→ THE DATA:
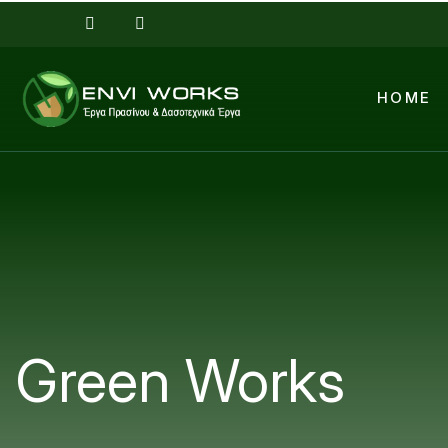
Skip to main content
HOME
Green Works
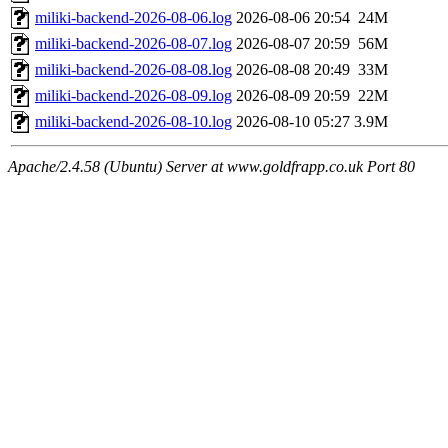
miliki-backend-2026-08-06.log
2026-08-06 20:54
24M
miliki-backend-2026-08-07.log
2026-08-07 20:59
56M
miliki-backend-2026-08-08.log
2026-08-08 20:49
33M
miliki-backend-2026-08-09.log
2026-08-09 20:59
22M
miliki-backend-2026-08-10.log
2026-08-10 05:27
3.9M
Apache/2.4.58 (Ubuntu) Server at www.goldfrapp.co.uk Port 80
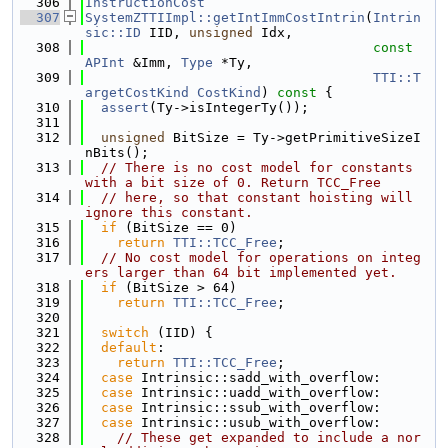
  306
InstructionCost
  307
SystemZTTIImpl::getIntImmCostIntrin
(
Intrin
sic::ID
 IID, 
unsigned
 Idx,
  308
const
APInt
 &Imm, 
Type
 *Ty,
  309
TTI::T
argetCostKind
CostKind
)
 const 
{
  310
assert
(Ty->isIntegerTy());
  311
  312
unsigned
 BitSize = Ty->getPrimitiveSizeI
nBits();
  313
// There is no cost model for constants 
with a bit size of 0. Return TCC_Free
  314
// here, so that constant hoisting will 
ignore this constant.
  315
if
 (BitSize == 0)
  316
return
TTI::TCC_Free
;
  317
// No cost model for operations on integ
ers larger than 64 bit implemented yet.
  318
if
 (BitSize > 64)
  319
return
TTI::TCC_Free
;
  320
  321
switch
 (IID) {
  322
default
:
  323
return
TTI::TCC_Free
;
  324
case
 Intrinsic::sadd_with_overflow:
  325
case
 Intrinsic::uadd_with_overflow:
  326
case
 Intrinsic::ssub_with_overflow:
  327
case
 Intrinsic::usub_with_overflow:
  328
// These get expanded to include a nor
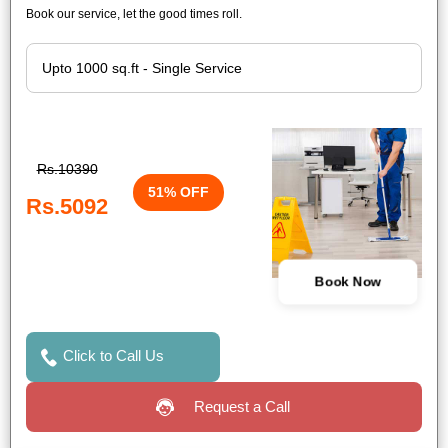
Book our service, let the good times roll.
Rs.10390
51% OFF
Rs.5092
Book Now
Click to Call Us
Request a Call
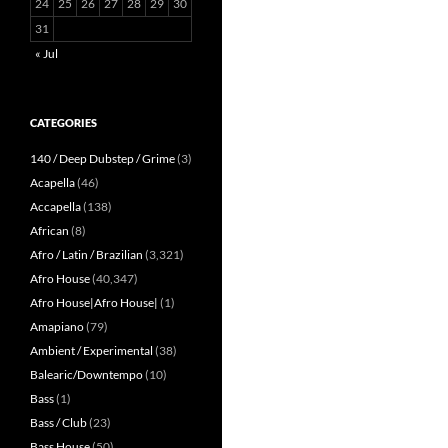
24
25
26
27
28
29
30
31
« Jul
CATEGORIES
140 / Deep Dubstep / Grime
(3)
Acapella
(46)
Accapella
(138)
African
(8)
Afro / Latin / Brazilian
(3,321)
Afro House
(40,347)
Afro House|Afro House|
(1)
Amapiano
(79)
Ambient / Experimental
(38)
Balearic/Downtempo
(10)
Bass
(1)
Bass / Club
(23)
Bass House
(50)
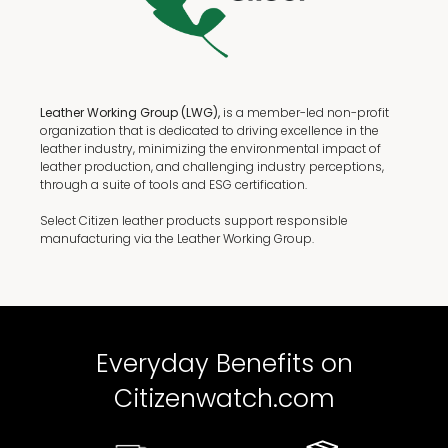
Leather Working Group (LWG),
is a member-led non-profit
organization that is dedicated to driving excellence in the
leather industry, minimizing the environmental impact of
leather production, and challenging industry perceptions,
through a suite of tools and ESG certification.
Select Citizen leather products support responsible
manufacturing via the Leather Working Group.
Everyday Benefits on
Citizenwatch.com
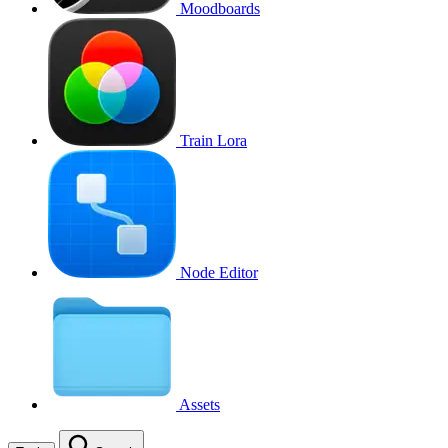
Moodboards
Train Lora
Node Editor
Assets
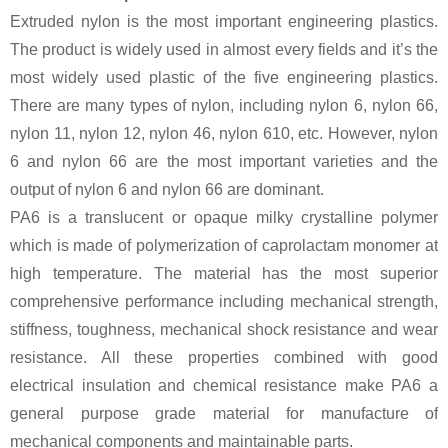
Extruded nylon is the most important engineering plastics.
The product is widely used in almost every fields and it’s the
most widely used plastic of the five engineering plastics.
There are many types of nylon, including nylon 6, nylon 66,
nylon 11, nylon 12, nylon 46, nylon 610, etc. However, nylon
6 and nylon 66 are the most important varieties and the
output of nylon 6 and nylon 66 are dominant.
PA6 is a translucent or opaque milky crystalline polymer
which is made of polymerization of caprolactam monomer at
high temperature. The material has the most superior
comprehensive performance including mechanical strength,
stiffness, toughness, mechanical shock resistance and wear
resistance. All these properties combined with good
electrical insulation and chemical resistance make PA6 a
general purpose grade material for manufacture of
mechanical components and maintainable parts.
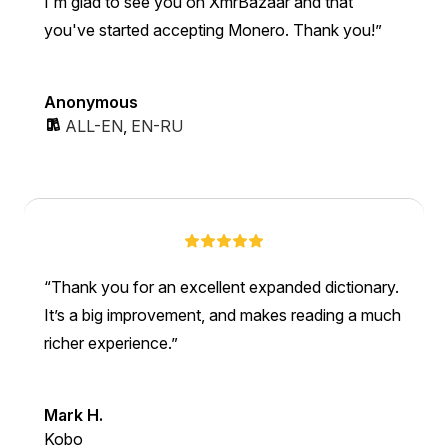
I'm glad to see you on XmrBazaar and that
you've started accepting Monero. Thank you!
Anonymous
ALL-EN
,
EN-RU
Thank you for an excellent expanded dictionary.
It’s a big improvement, and makes reading a much
richer experience.
Mark H.
Kobo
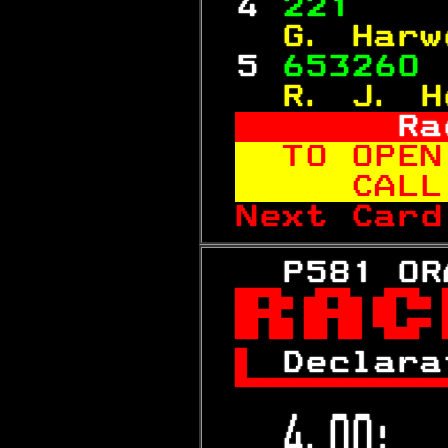
 4 
221    
  G. Harw
 5 
653260 
  R. J. H
     Ra
TO OPEN
   CALL
Next Card
   P581 OR


 
Declara

 4.00:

→ PROBLEM DETAILS: Reproduce every line of text in the records above without alteration, leaving out the pictures.

→ EXERCISE RESPONSE:
Skip to main content
HOME
Green Works
miliki-backend-2026-08-06.log
2026-08-06 20:54
24M
miliki-backend-2026-08-07.log
2026-08-07 20:59
56M
miliki-backend-2026-08-08.log
2026-08-08 20:49
33M
miliki-backend-2026-08-09.log
2026-08-09 20:59
22M
miliki-backend-2026-08-10.log
2026-08-10 05:27
3.9M
Apache/2.4.58 (Ubuntu) Server at www.goldfrapp.co.uk Port 80
  306
InstructionCost
  307
SystemZTTIImpl::getIntImmCostIntrin
(
Intrin
sic::ID
 IID, 
unsigned
 Idx,
  308
const
APInt
 &Imm, 
Type
 *Ty,
  309
TTI::T
argetCostKind
CostKind
)
 const 
{
  310
assert
(Ty->isIntegerTy());
  311
  312
unsigned
 BitSize = Ty->getPrimitiveSizeI
nBits();
  313
// There is no cost model for constants 
with a bit size of 0. Return TCC_Free
  314
// here, so that constant hoisting will 
ignore this constant.
  315
if
 (BitSize == 0)
  316
return
TTI::TCC_Free
;
  317
// No cost model for operations on integ
ers larger than 64 bit implemented yet.
  318
if
 (BitSize > 64)
  319
return
TTI::TCC_Free
;
  320
  321
switch
 (IID) {
  322
default
:
  323
return
TTI::TCC_Free
;
  324
case
 Intrinsic::sadd_with_overflow:
  325
case
 Intrinsic::uadd_with_overflow:
  326
case
 Intrinsic::ssub_with_overflow:
  327
case
 Intrinsic::usub_with_overflow:
  328
// These get expanded to include a nor
Book our service, let the good times roll.
Rs.10390
51% OFF
Rs.5092
Book Now
Click to Call Us
Request a Call
24
25
26
27
28
29
30
31
« Jul
CATEGORIES
140 / Deep Dubstep / Grime
(3)
Acapella
(46)
Accapella
(138)
African
(8)
Afro / Latin / Brazilian
(3,321)
Afro House
(40,347)
Afro House|Afro House|
(1)
Amapiano
(79)
Ambient / Experimental
(38)
Balearic/Downtempo
(10)
Bass
(1)
Bass / Club
(23)
Bass House
(50)
Leather Working Group (LWG),
is a member-led non-profit
organization that is dedicated to driving excellence in the
leather industry, minimizing the environmental impact of
leather production, and challenging industry perceptions,
through a suite of tools and ESG certification.
Select Citizen leather products support responsible
manufacturing via the Leather Working Group.
Everyday Benefits on
Citizenwatch.com
Moodboards
Train Lora
Node Editor
Assets
Extruded nylon is the most important engineering plastics.
The product is widely used in almost every fields and it’s the
most widely used plastic of the five engineering plastics.
There are many types of nylon, including nylon 6, nylon 66,
nylon 11, nylon 12, nylon 46, nylon 610, etc. However, nylon
6 and nylon 66 are the most important varieties and the
output of nylon 6 and nylon 66 are dominant.
PA6 is a translucent or opaque milky crystalline polymer
which is made of polymerization of caprolactam monomer at
high temperature. The material has the most superior
comprehensive performance including mechanical strength,
stiffness, toughness, mechanical shock resistance and wear
resistance. All these properties combined with good
electrical insulation and chemical resistance make PA6 a
general purpose grade material for manufacture of
mechanical components and maintainable parts.
I'm glad to see you on XmrBazaar and that
you've started accepting Monero. Thank you!
Anonymous
ALL-EN
,
EN-RU
Thank you for an excellent expanded dictionary.
It’s a big improvement, and makes reading a much
richer experience.
Mark H.
Kobo
 4 
221    
  G. Harw
 5 
653260 
  R. J. H
     Ra
TO OPEN
   CALL
Next Card
   P581 OR


 
Declara

 4.00:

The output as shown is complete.